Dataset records
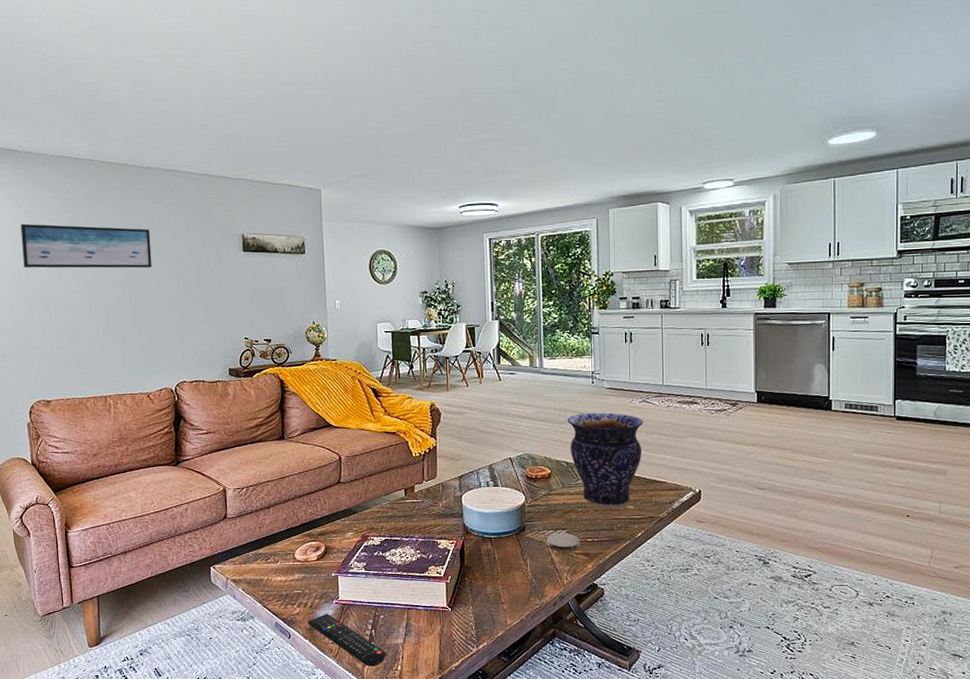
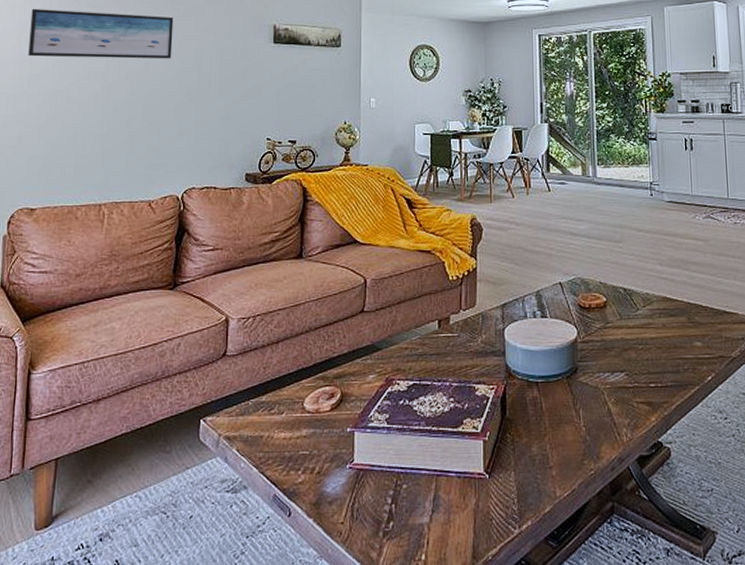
remote control: present [308,613,386,667] -> none [314,482,408,556]
coaster: present [547,532,580,552] -> none [602,375,642,400]
vase: present [567,413,643,507] -> none [623,230,709,343]

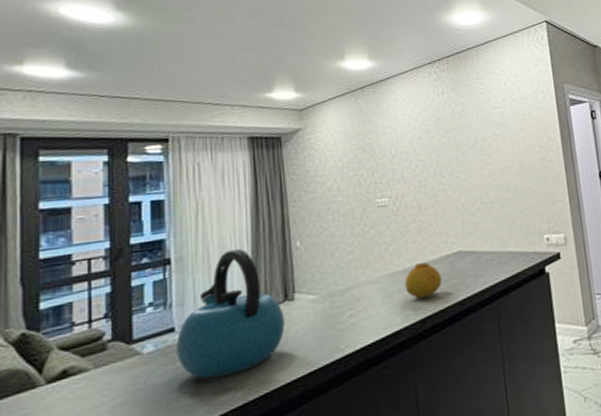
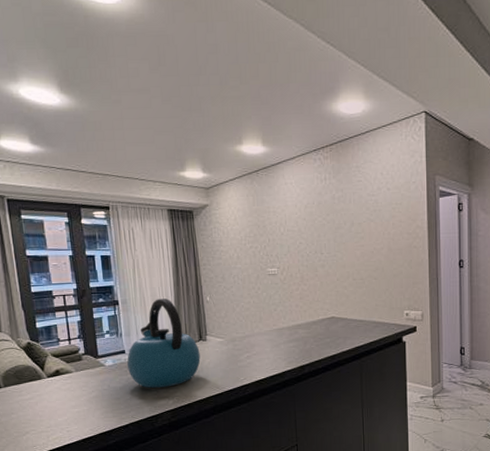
fruit: present [405,262,442,298] -> none [289,323,318,350]

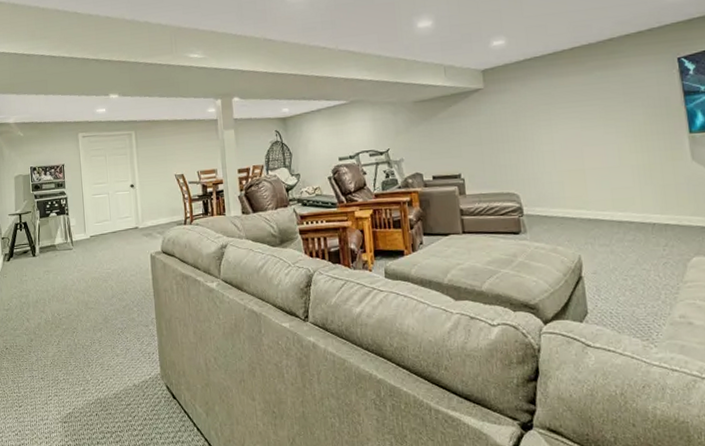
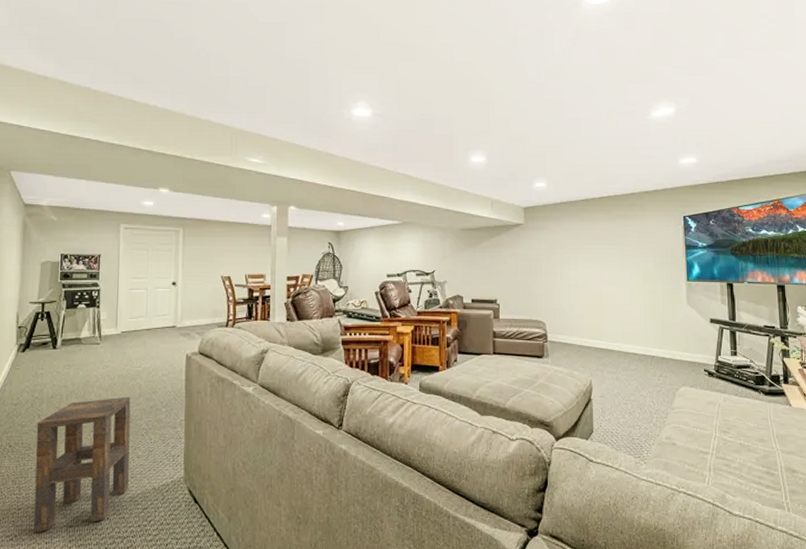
side table: none [26,298,112,429] -> present [33,396,131,533]

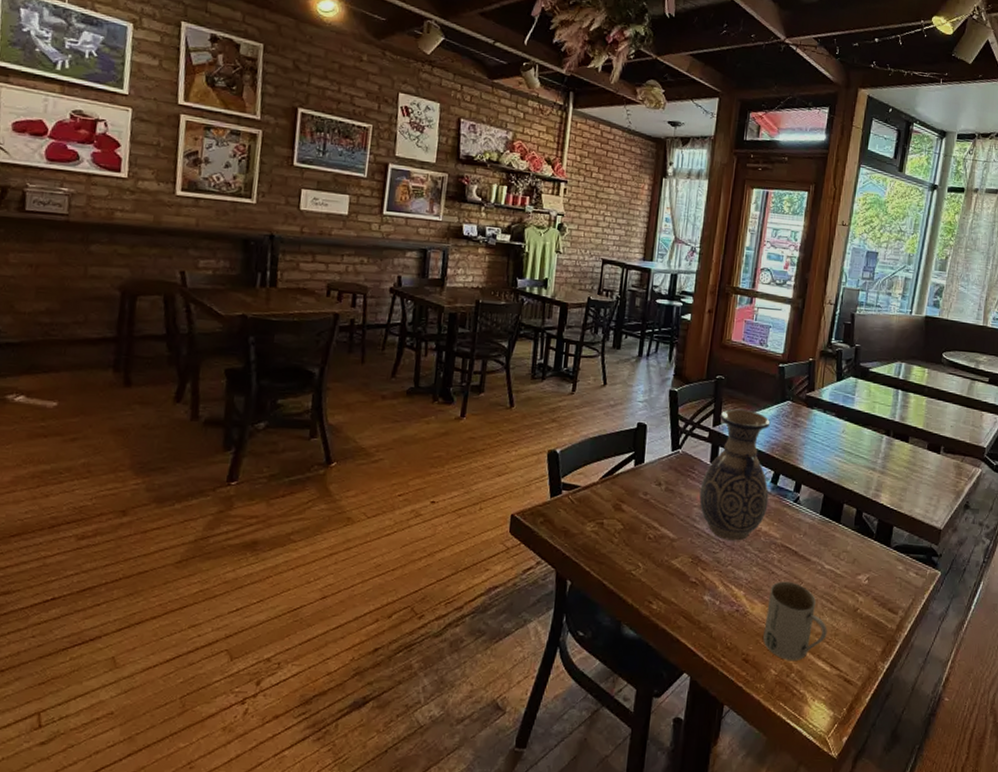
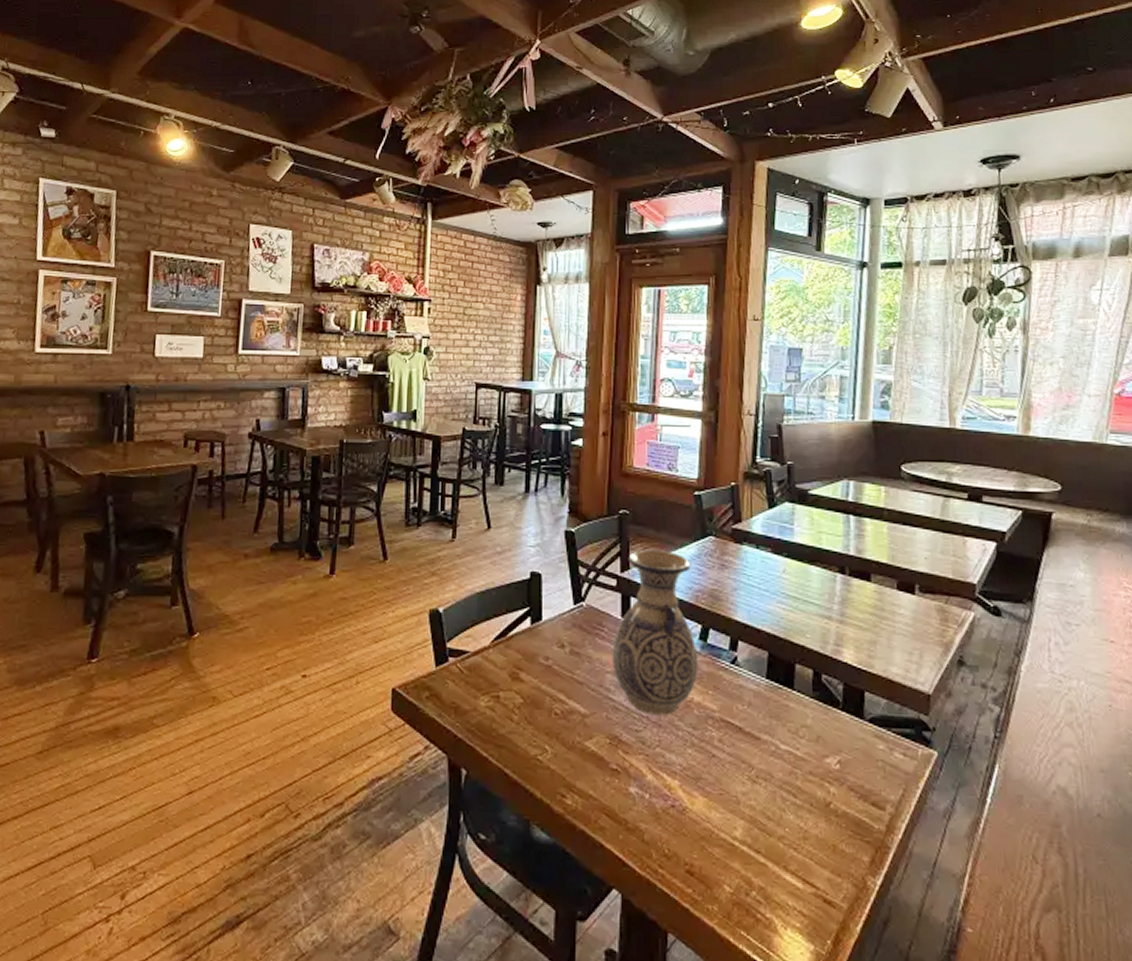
mug: present [763,581,827,660] -> none [710,767,793,873]

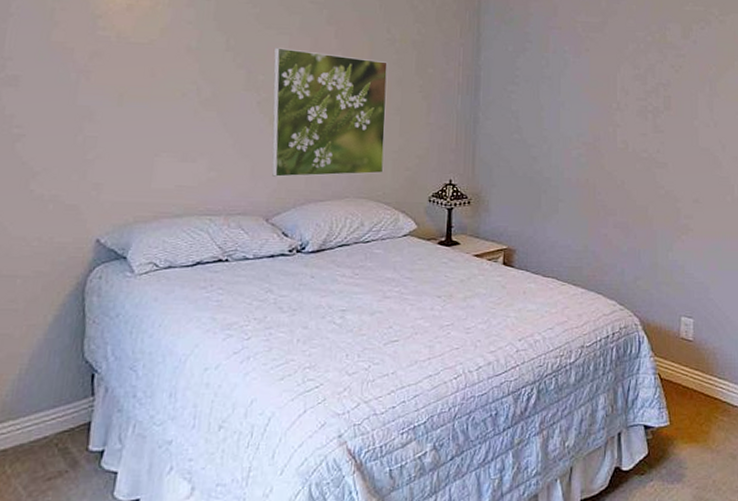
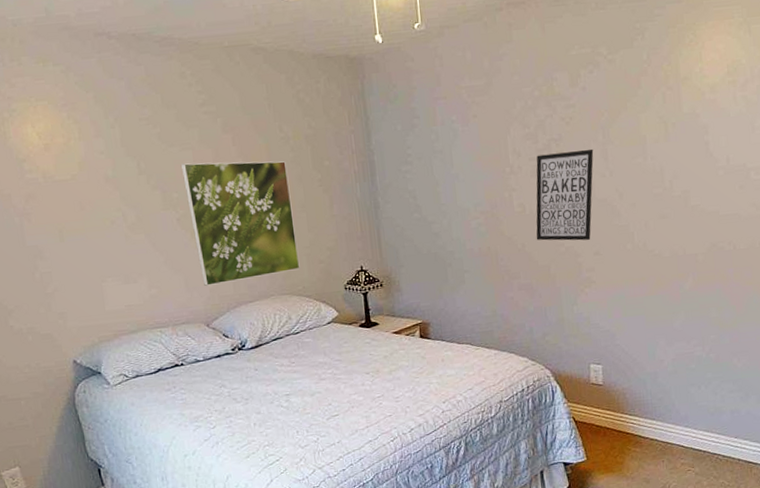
wall art: none [636,96,700,186] -> present [536,149,594,241]

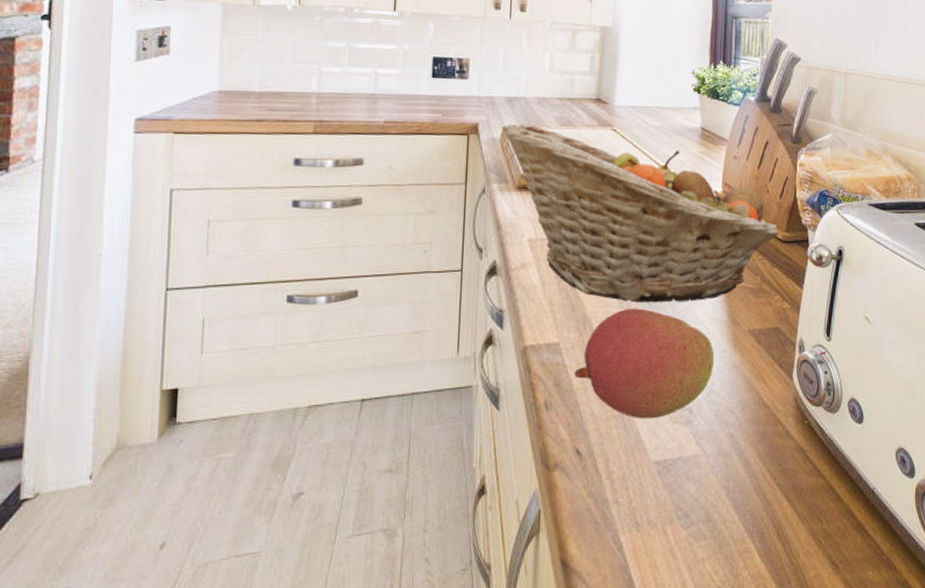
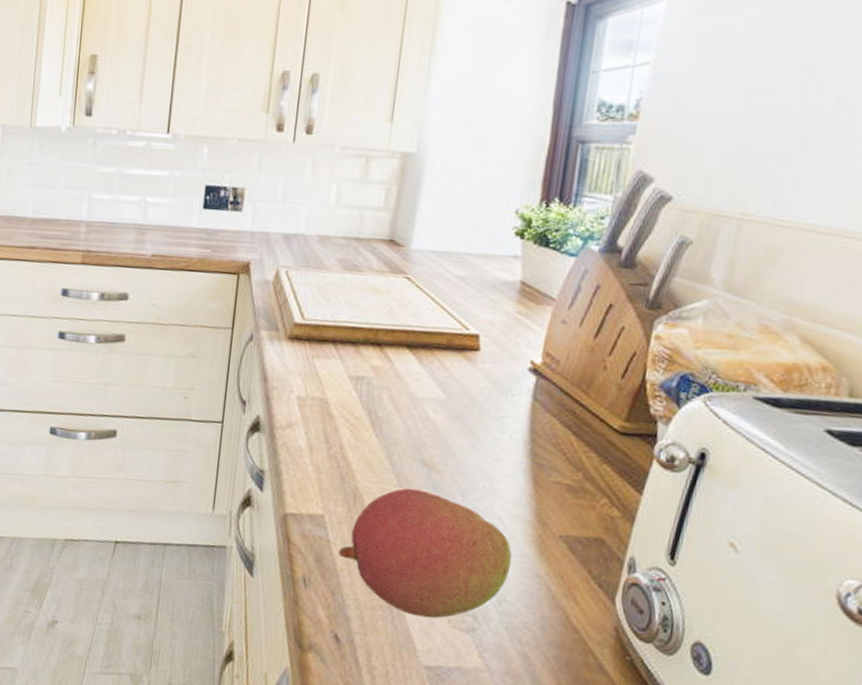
fruit basket: present [502,123,779,303] -> none [276,264,616,492]

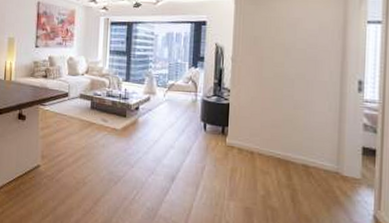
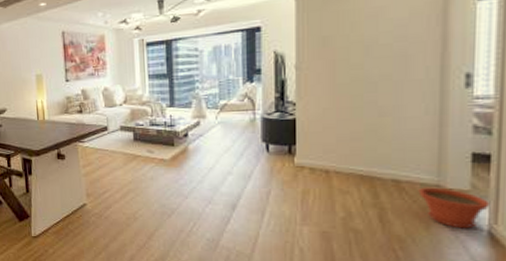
plant pot: none [322,173,376,213] -> present [418,187,491,229]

» **Required action**:
Copy the records above exactly, leaving out every picture.

» **Written reply**:
remote control: present [308,613,386,667] -> none [314,482,408,556]
coaster: present [547,532,580,552] -> none [602,375,642,400]
vase: present [567,413,643,507] -> none [623,230,709,343]

fruit: present [405,262,442,298] -> none [289,323,318,350]

side table: none [26,298,112,429] -> present [33,396,131,533]

mug: present [763,581,827,660] -> none [710,767,793,873]

wall art: none [636,96,700,186] -> present [536,149,594,241]

fruit basket: present [502,123,779,303] -> none [276,264,616,492]

plant pot: none [322,173,376,213] -> present [418,187,491,229]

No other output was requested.